=== Begin Enclosure ===

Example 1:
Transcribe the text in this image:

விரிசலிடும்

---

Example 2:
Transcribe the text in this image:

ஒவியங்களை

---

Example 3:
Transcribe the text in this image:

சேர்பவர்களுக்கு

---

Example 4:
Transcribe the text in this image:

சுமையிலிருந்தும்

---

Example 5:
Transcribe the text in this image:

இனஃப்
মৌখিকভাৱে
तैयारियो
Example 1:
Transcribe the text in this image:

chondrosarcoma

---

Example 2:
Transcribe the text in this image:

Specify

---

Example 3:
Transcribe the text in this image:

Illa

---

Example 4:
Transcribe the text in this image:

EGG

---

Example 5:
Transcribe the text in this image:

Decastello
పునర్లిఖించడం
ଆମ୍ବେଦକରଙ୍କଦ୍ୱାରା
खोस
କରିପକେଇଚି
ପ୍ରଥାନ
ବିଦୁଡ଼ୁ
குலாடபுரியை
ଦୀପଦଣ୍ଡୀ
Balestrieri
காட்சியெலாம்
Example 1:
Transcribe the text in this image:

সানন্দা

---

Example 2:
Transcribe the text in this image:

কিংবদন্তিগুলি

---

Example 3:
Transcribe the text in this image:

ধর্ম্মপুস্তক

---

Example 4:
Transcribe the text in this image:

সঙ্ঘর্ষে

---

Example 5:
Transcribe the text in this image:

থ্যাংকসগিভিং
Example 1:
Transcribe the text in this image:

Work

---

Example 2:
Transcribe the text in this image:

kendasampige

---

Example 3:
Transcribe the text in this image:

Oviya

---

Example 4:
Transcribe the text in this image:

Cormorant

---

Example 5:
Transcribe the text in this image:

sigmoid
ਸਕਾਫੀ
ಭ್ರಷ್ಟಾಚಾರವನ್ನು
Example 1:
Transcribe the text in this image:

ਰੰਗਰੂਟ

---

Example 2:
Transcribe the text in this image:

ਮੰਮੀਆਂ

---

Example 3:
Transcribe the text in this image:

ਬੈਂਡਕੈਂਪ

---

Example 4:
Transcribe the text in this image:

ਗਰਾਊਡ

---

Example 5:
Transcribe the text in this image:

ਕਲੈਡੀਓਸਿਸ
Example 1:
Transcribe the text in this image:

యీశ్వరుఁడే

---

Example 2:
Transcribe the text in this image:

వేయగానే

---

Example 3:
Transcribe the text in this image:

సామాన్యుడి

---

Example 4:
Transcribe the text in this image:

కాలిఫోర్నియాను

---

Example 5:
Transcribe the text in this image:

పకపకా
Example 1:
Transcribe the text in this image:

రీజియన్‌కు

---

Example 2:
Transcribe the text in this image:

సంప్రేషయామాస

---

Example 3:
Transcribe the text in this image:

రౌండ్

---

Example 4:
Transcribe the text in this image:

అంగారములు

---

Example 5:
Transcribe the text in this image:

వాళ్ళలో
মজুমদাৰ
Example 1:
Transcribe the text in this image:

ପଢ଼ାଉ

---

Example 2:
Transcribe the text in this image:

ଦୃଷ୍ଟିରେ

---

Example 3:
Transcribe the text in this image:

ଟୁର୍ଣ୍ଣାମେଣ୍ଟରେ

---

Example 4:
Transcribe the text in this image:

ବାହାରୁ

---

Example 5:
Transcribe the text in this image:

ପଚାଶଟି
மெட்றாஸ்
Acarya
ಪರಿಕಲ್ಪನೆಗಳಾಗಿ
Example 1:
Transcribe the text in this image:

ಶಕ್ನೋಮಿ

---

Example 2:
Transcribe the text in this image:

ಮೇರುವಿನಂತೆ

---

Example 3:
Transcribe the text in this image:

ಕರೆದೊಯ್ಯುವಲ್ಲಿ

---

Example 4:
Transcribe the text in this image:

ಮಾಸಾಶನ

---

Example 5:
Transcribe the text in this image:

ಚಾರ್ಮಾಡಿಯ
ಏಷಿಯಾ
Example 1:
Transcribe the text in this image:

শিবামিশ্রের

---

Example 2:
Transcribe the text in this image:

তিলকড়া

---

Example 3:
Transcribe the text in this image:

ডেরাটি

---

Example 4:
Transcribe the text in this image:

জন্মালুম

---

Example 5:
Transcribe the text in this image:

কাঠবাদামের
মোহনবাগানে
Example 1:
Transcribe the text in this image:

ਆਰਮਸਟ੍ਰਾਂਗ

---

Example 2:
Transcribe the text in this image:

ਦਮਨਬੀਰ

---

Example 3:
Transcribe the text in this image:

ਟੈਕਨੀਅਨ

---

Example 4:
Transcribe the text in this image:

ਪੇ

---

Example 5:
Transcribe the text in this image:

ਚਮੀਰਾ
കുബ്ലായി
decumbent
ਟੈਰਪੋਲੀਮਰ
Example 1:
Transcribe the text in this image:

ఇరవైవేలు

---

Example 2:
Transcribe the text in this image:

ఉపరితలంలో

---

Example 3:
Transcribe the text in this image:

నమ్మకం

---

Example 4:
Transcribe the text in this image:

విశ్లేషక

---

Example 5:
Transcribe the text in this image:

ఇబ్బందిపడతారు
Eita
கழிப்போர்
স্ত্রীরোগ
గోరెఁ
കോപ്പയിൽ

=== End Enclosure ===

■ **Work order**: For every record above, print an exact copy.

■ **Answer box**:
Example 1:
Transcribe the text in this image:

விரிசலிடும்

---

Example 2:
Transcribe the text in this image:

ஒவியங்களை

---

Example 3:
Transcribe the text in this image:

சேர்பவர்களுக்கு

---

Example 4:
Transcribe the text in this image:

சுமையிலிருந்தும்

---

Example 5:
Transcribe the text in this image:

இனஃப்
মৌখিকভাৱে
तैयारियो
Example 1:
Transcribe the text in this image:

chondrosarcoma

---

Example 2:
Transcribe the text in this image:

Specify

---

Example 3:
Transcribe the text in this image:

Illa

---

Example 4:
Transcribe the text in this image:

EGG

---

Example 5:
Transcribe the text in this image:

Decastello
పునర్లిఖించడం
ଆମ୍ବେଦକରଙ୍କଦ୍ୱାରା
खोस
କରିପକେଇଚି
ପ୍ରଥାନ
ବିଦୁଡ଼ୁ
குலாடபுரியை
ଦୀପଦଣ୍ଡୀ
Balestrieri
காட்சியெலாம்
Example 1:
Transcribe the text in this image:

সানন্দা

---

Example 2:
Transcribe the text in this image:

কিংবদন্তিগুলি

---

Example 3:
Transcribe the text in this image:

ধর্ম্মপুস্তক

---

Example 4:
Transcribe the text in this image:

সঙ্ঘর্ষে

---

Example 5:
Transcribe the text in this image:

থ্যাংকসগিভিং
Example 1:
Transcribe the text in this image:

Work

---

Example 2:
Transcribe the text in this image:

kendasampige

---

Example 3:
Transcribe the text in this image:

Oviya

---

Example 4:
Transcribe the text in this image:

Cormorant

---

Example 5:
Transcribe the text in this image:

sigmoid
ਸਕਾਫੀ
ಭ್ರಷ್ಟಾಚಾರವನ್ನು
Example 1:
Transcribe the text in this image:

ਰੰਗਰੂਟ

---

Example 2:
Transcribe the text in this image:

ਮੰਮੀਆਂ

---

Example 3:
Transcribe the text in this image:

ਬੈਂਡਕੈਂਪ

---

Example 4:
Transcribe the text in this image:

ਗਰਾਊਡ

---

Example 5:
Transcribe the text in this image:

ਕਲੈਡੀਓਸਿਸ
Example 1:
Transcribe the text in this image:

యీశ్వరుఁడే

---

Example 2:
Transcribe the text in this image:

వేయగానే

---

Example 3:
Transcribe the text in this image:

సామాన్యుడి

---

Example 4:
Transcribe the text in this image:

కాలిఫోర్నియాను

---

Example 5:
Transcribe the text in this image:

పకపకా
Example 1:
Transcribe the text in this image:

రీజియన్‌కు

---

Example 2:
Transcribe the text in this image:

సంప్రేషయామాస

---

Example 3:
Transcribe the text in this image:

రౌండ్

---

Example 4:
Transcribe the text in this image:

అంగారములు

---

Example 5:
Transcribe the text in this image:

వాళ్ళలో
মজুমদাৰ
Example 1:
Transcribe the text in this image:

ପଢ଼ାଉ

---

Example 2:
Transcribe the text in this image:

ଦୃଷ୍ଟିରେ

---

Example 3:
Transcribe the text in this image:

ଟୁର୍ଣ୍ଣାମେଣ୍ଟରେ

---

Example 4:
Transcribe the text in this image:

ବାହାରୁ

---

Example 5:
Transcribe the text in this image:

ପଚାଶଟି
மெட்றாஸ்
Acarya
ಪರಿಕಲ್ಪನೆಗಳಾಗಿ
Example 1:
Transcribe the text in this image:

ಶಕ್ನೋಮಿ

---

Example 2:
Transcribe the text in this image:

ಮೇರುವಿನಂತೆ

---

Example 3:
Transcribe the text in this image:

ಕರೆದೊಯ್ಯುವಲ್ಲಿ

---

Example 4:
Transcribe the text in this image:

ಮಾಸಾಶನ

---

Example 5:
Transcribe the text in this image:

ಚಾರ್ಮಾಡಿಯ
ಏಷಿಯಾ
Example 1:
Transcribe the text in this image:

শিবামিশ্রের

---

Example 2:
Transcribe the text in this image:

তিলকড়া

---

Example 3:
Transcribe the text in this image:

ডেরাটি

---

Example 4:
Transcribe the text in this image:

জন্মালুম

---

Example 5:
Transcribe the text in this image:

কাঠবাদামের
মোহনবাগানে
Example 1:
Transcribe the text in this image:

ਆਰਮਸਟ੍ਰਾਂਗ

---

Example 2:
Transcribe the text in this image:

ਦਮਨਬੀਰ

---

Example 3:
Transcribe the text in this image:

ਟੈਕਨੀਅਨ

---

Example 4:
Transcribe the text in this image:

ਪੇ

---

Example 5:
Transcribe the text in this image:

ਚਮੀਰਾ
കുബ്ലായി
decumbent
ਟੈਰਪੋਲੀਮਰ
Example 1:
Transcribe the text in this image:

ఇరవైవేలు

---

Example 2:
Transcribe the text in this image:

ఉపరితలంలో

---

Example 3:
Transcribe the text in this image:

నమ్మకం

---

Example 4:
Transcribe the text in this image:

విశ్లేషక

---

Example 5:
Transcribe the text in this image:

ఇబ్బందిపడతారు
Eita
கழிப்போர்
স্ত্রীরোগ
గోరెఁ
കോപ്പയിൽ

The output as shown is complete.